The credit indicator C2 increased by 14.7 per cent in the twelve months to end-June, down from 14.8 per cent to end-May.

Credit indicator C2. Percentage change

The municipality sector contributed to the decrease in the twelve-month growth in general public gross domestic debt from May to June, while the debt growth of non-financial enterprises and households was unchanged. The twelve-month growth rate has remained stable at a high level over the last couple of months for both households and non-financial enterprises.

Continued high growth for non-financial enterprises

Non-financial enterprise gross domestic debt was NOK 945 billion at end-June. The twelve-month growth remains high, at 20.9 per cent to end-June, unchanged from end-May. However, the growth in enterprise money supply is even higher (26.1 per cent). The strong growth in non-financial enterprise gross debt and money supply is strongly related to the current high activity growth in the Norwegian economy.

Household debt growth levelling out

Household gross domestic debt was NOK 1 649 billion at end-June. The twelve-month growth was 12.1 per cent to end-June, unchanged from the previous month. In comparison, the highest recorded twelve-month growth rate for household gross domestic debt (according to the C2 statistics) was 13.4 per cent to end-December 2005 and end-March 2006, and the average growth during 2006 was 12.9 per cent. However, the growth in household gross debt is still higher than the growth in household money supply (8.5 per cent), see the M2 statistics .

Statistics for credit sources influenced by portfolio shifts and IFRS

About 70 per cent of the general public gross domestic gross debt of NOK 2 788 billion at end-June consists of bank loans. The twelve-month growth in bank loans was 16.7 per cent to end-June, down from 17.1 per cent to end-May. In the same period, the twelve-month growth in credit from mortgage companies increased from 14.3 to 18.2 per cent. Furthermore, the twelve-month growth in credit from finance companies decreased from 10.8 per cent to 8.8 per cent. The growth rates of loans from banks, mortgage companies and finance companies are influenced by shifts in loan portfolios between these institutions. Since March 2007, the data have also been affected by the implementation of the new international financial reporting standards, IFRS, which may lead to more fluctuations in the data in the time ahead.
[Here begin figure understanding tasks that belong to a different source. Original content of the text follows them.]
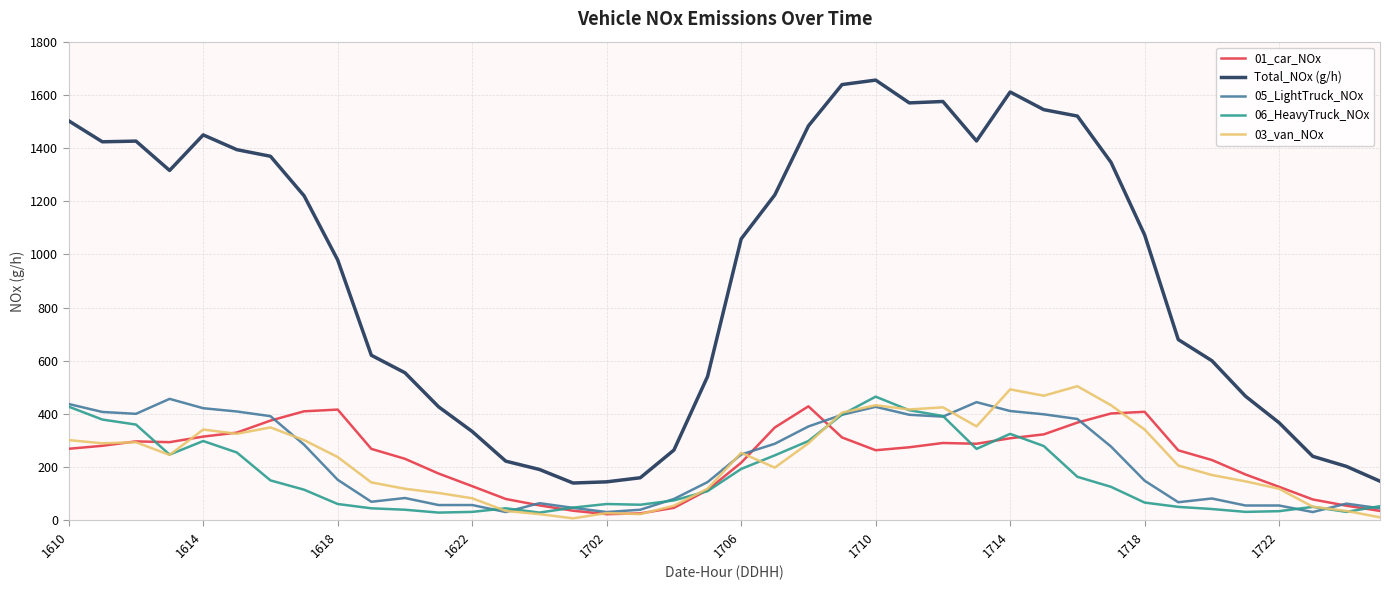

What is the maximum value shown in the chart?

1655.5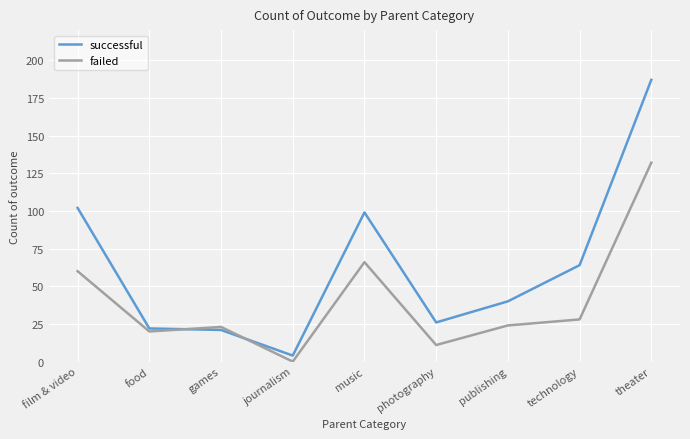

Rank the series at technology from highest to lowest value.

successful, failed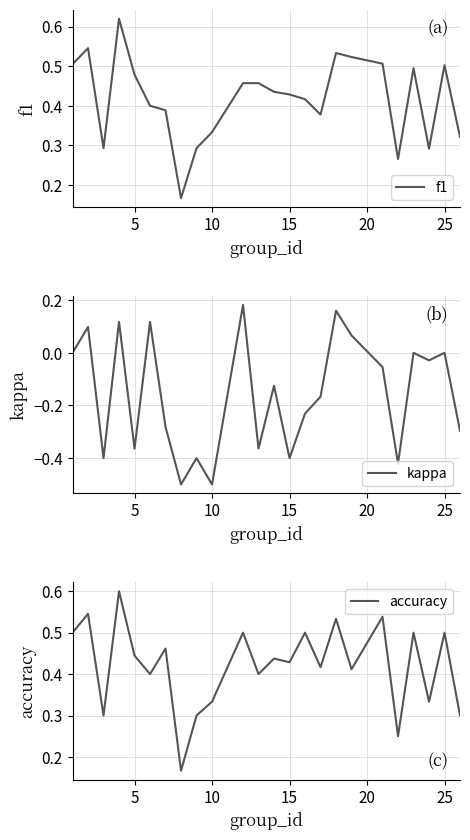

List the series in order of their peak value, highest first.

f1, accuracy, kappa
Credit indicator C2. Percentage change
  April 2007 May 2007 June 2007
12 mth total 14.2 14.8 14.7
3 mth mov.avg.tot 14.0 14.5  
12 mth households 11.9 12.1 12.1

C2 is an approximate measure of the size of the gross domestic debt of the general public (households, non-financial enterprises and municipalities) in NOK and foreign exchange. Statistics Norway also compiles the credit indicator C3, which in addition to C2 (the public’s domestic gross debt) also includes the public’s external loan debt. Most of the public’s external loan debt refers to non-financial enterprises. The C3 statistics are published approximately one month later than the C2.